Reynolds explains that puppy breeding is not a new source of income. “When times get tough, puppy production naturally goes up,” she says. “Right now, it’s easier to sell a litter of small dogs than pit bulls, so some of the backyard breeders are switching gears and going with a new money maker.”

This “business” is one Mickaboo Companion Bird Rescue does not support. Mickaboo is a non-profit in the Bay Area that rescues neglected, abused and abandoned companion birds such as parrots, and rehabilitates them until they are ready for a new home.

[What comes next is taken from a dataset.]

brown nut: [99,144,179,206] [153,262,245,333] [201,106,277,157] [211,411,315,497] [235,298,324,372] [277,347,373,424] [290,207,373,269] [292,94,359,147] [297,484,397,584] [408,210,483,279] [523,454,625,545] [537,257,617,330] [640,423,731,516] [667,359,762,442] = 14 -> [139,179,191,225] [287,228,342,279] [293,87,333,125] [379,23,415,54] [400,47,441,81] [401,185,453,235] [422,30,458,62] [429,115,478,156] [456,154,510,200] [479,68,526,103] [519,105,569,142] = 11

Last summer, other animal welfare organizations began meeting with the Animal Control and Welfare Commission to discuss a possible ban on pet sales, except for fish.

“The unwanted pet crisis is a community problem for which we need to find a collective solution.””

Although, a decision has not been reached about the possible ban. Routier has similar sentiments and encourages people to adopt their next pet from animal shelter or rescue group to help stop overpopulation.

Reynolds, of BAD RAP, believes communication is key to solving issues of pet homeless, overpopulation and the spay/neuter debate. “Once we drop our agenda so to speak, we can have a two way conversation with a dog owner and learn how things are going with him and his pet,” she says. “By helping people with their more urgent challenges–housing obstacles, training, affordable vet care–we build a bridge that may prevent them from having to give up on their dog. After all, isn’t that our goal?”